Count how many lines in the entries below hold the string "pattern", and respond with that number only.
*** Opening of SOURCE RECORDS ***
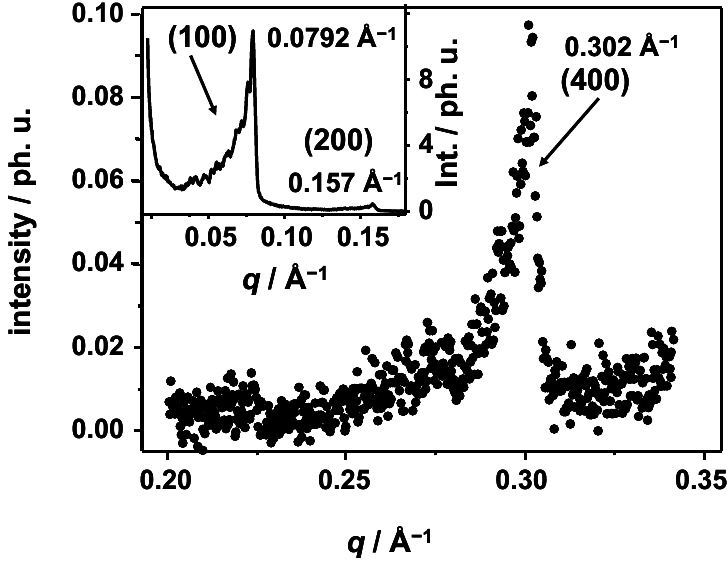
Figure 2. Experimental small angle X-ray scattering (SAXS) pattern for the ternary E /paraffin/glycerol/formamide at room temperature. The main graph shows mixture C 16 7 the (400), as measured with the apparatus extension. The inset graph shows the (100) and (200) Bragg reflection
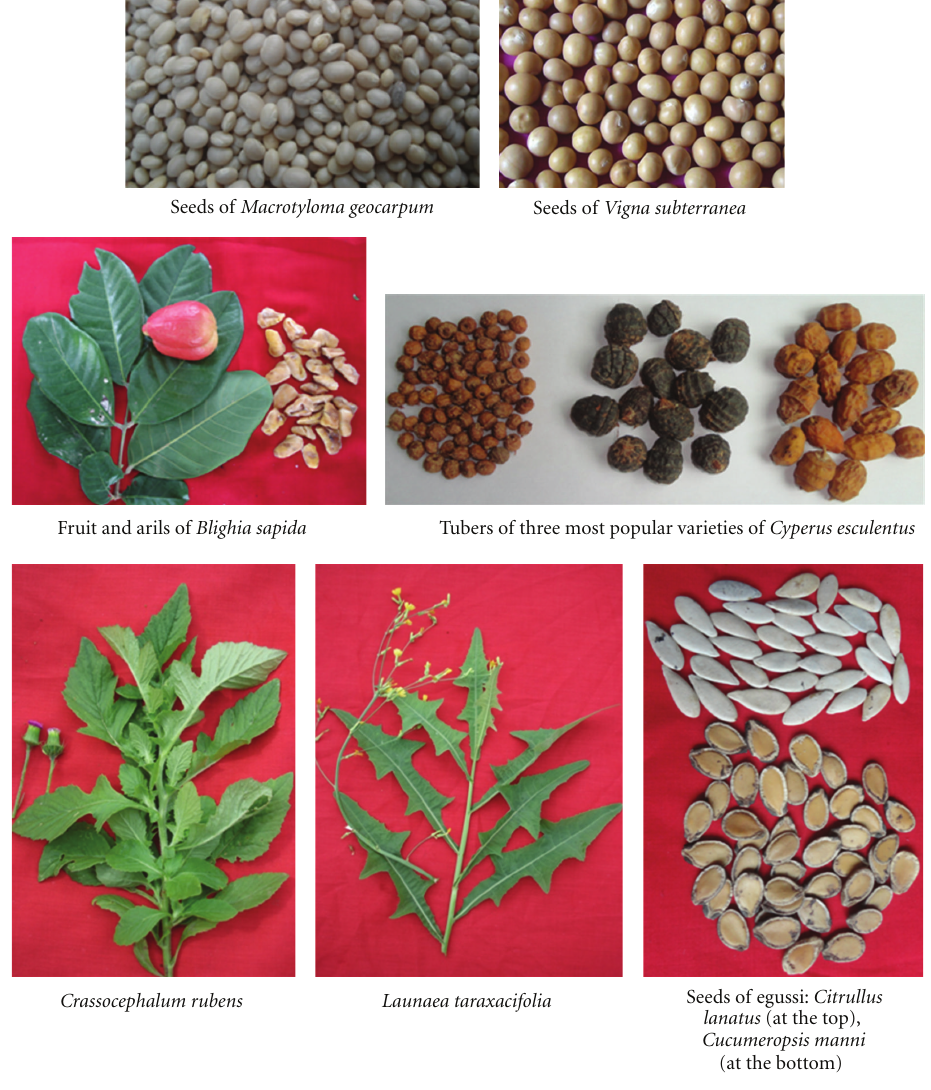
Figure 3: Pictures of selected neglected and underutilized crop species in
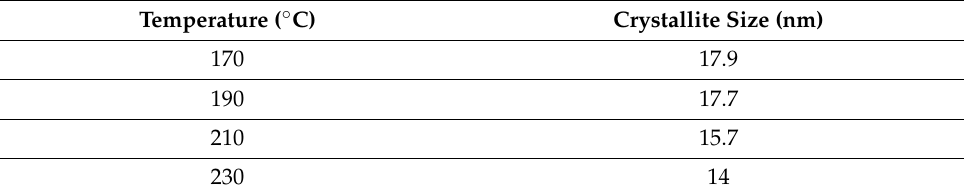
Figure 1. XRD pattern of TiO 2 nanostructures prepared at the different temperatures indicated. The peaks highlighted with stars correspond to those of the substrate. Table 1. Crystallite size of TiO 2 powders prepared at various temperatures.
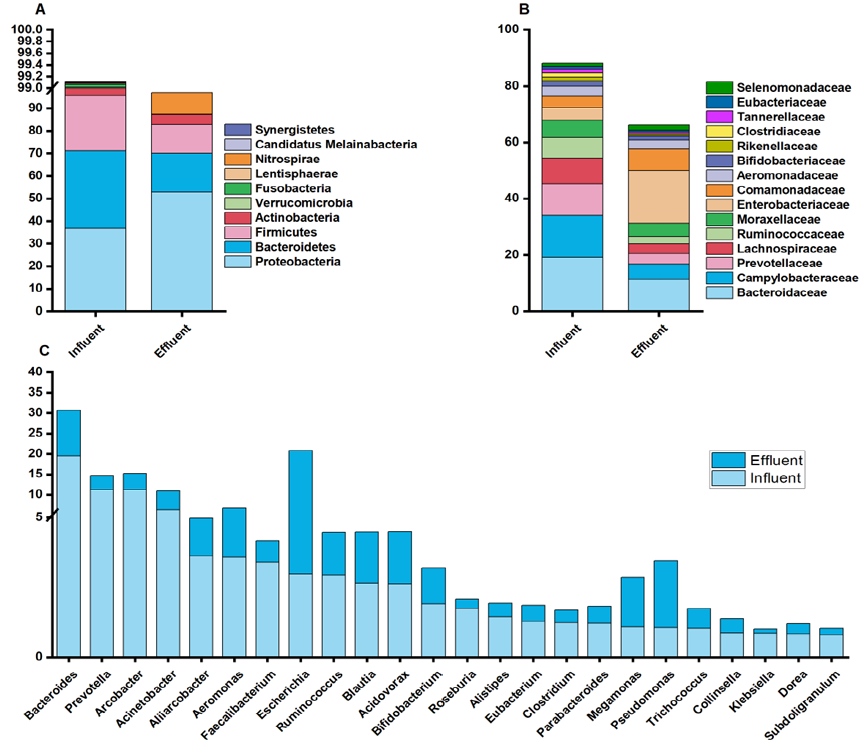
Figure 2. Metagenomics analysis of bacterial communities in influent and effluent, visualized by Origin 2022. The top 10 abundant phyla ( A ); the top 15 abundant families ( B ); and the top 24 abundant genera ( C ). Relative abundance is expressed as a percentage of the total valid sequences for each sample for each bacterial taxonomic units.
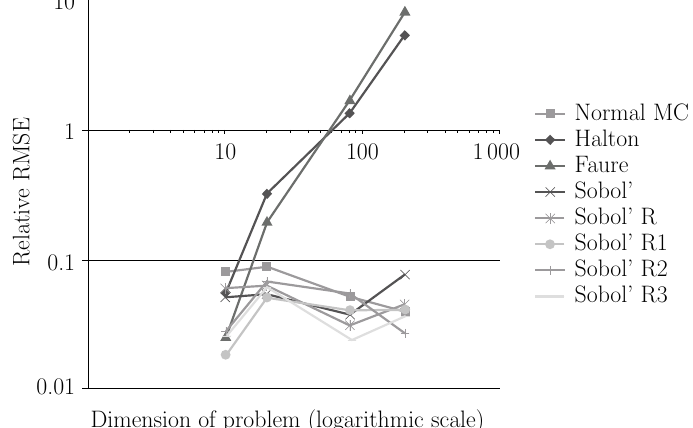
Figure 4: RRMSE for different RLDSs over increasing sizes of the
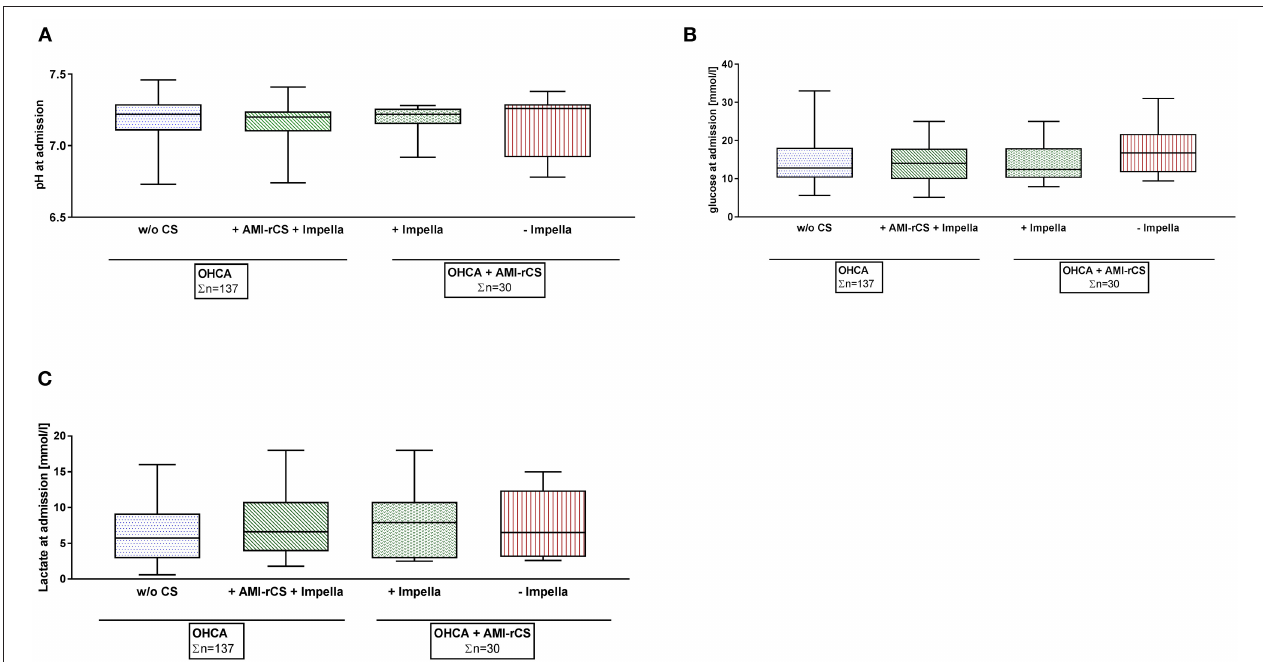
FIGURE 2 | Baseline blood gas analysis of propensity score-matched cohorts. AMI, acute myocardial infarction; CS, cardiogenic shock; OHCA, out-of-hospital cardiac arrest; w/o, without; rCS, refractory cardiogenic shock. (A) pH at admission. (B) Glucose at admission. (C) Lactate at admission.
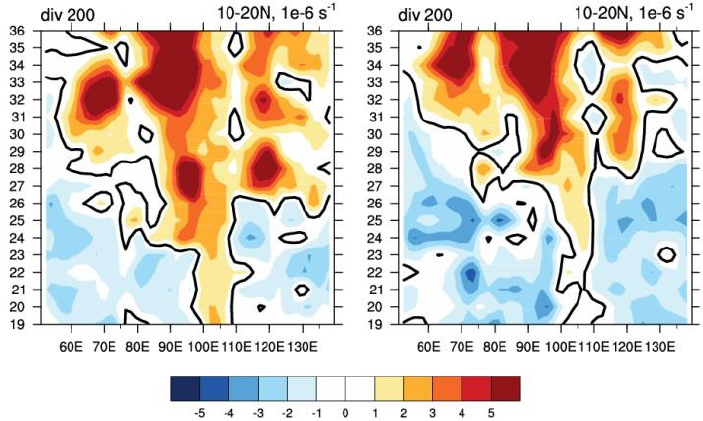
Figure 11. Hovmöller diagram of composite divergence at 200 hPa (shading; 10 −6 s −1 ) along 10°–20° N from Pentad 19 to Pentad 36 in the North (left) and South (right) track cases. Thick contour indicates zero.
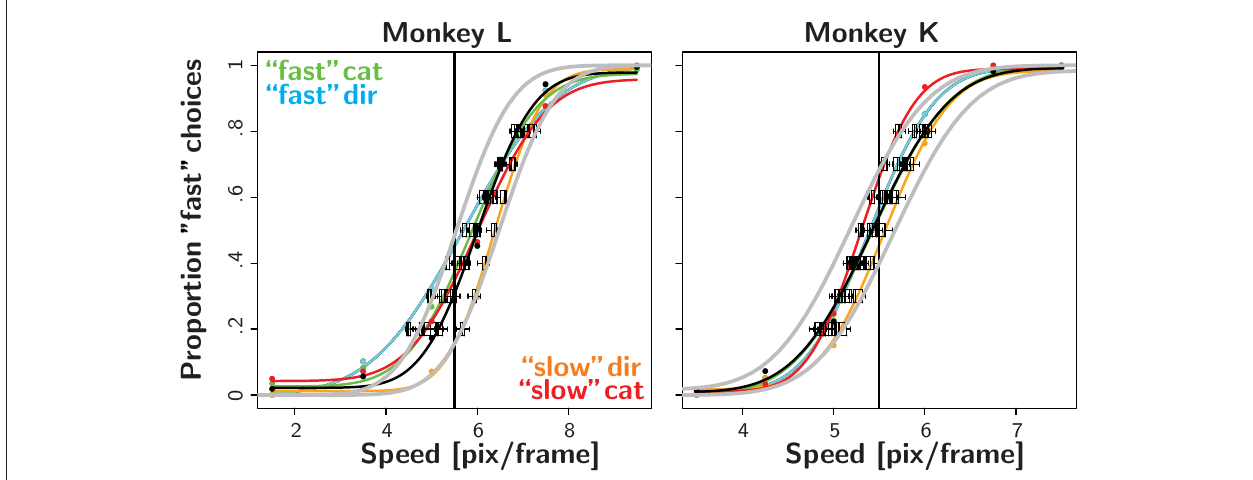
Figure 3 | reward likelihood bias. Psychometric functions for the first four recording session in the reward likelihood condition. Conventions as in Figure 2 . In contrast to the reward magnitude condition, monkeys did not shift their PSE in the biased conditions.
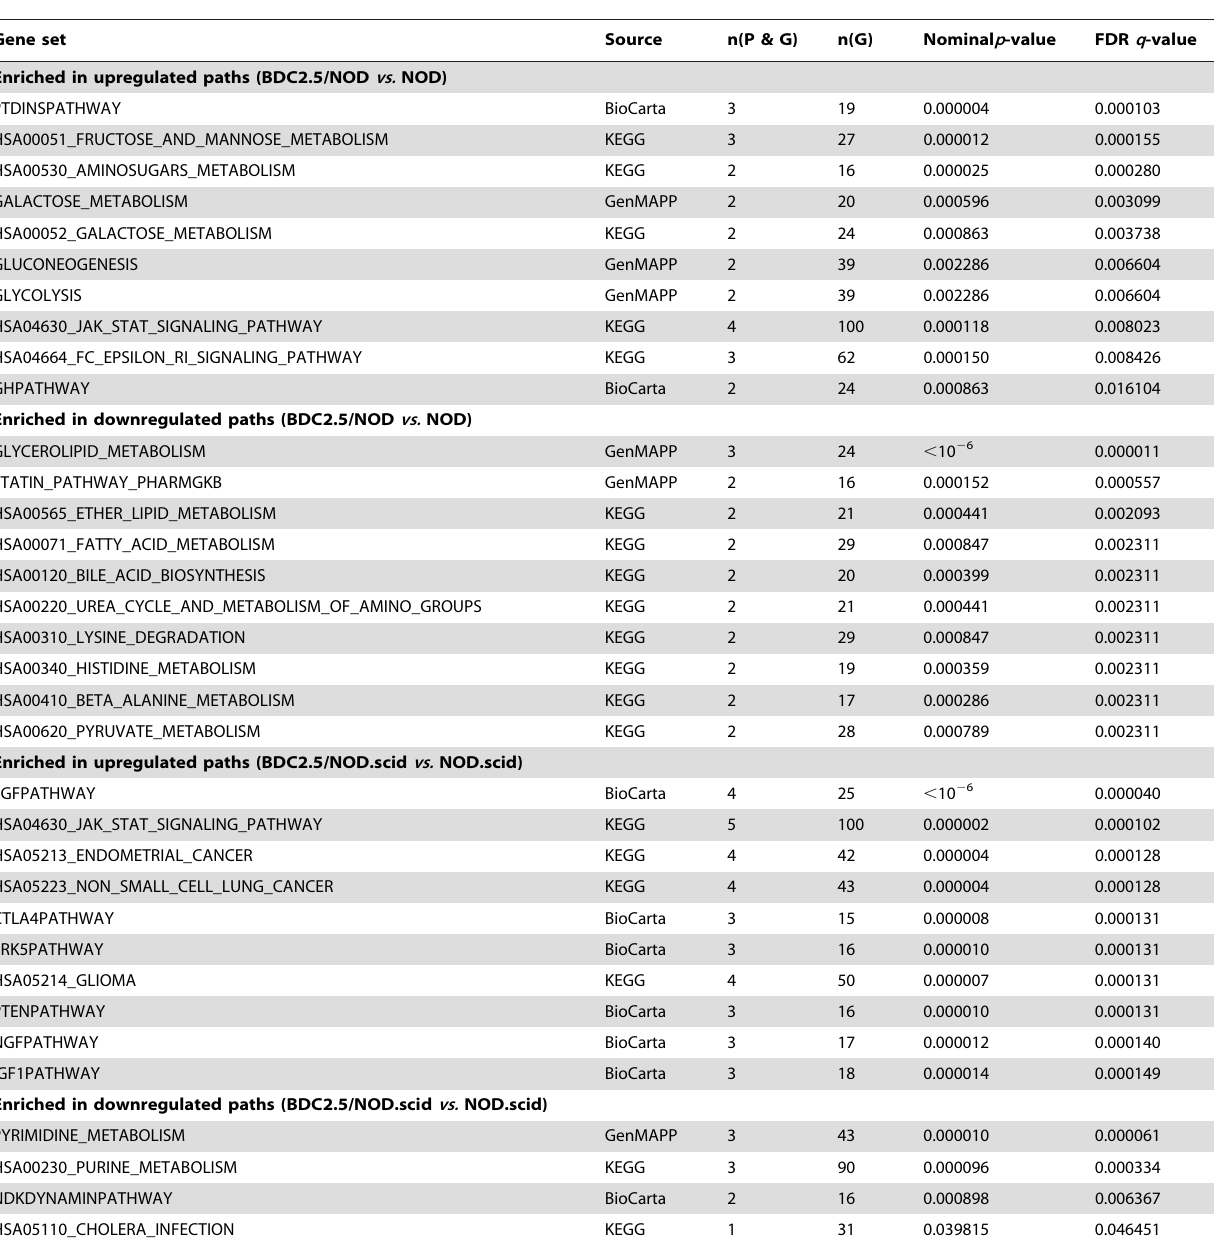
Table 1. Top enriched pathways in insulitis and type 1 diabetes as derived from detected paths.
*** Close of SOURCE RECORDS ***
- **SOLUTION**
2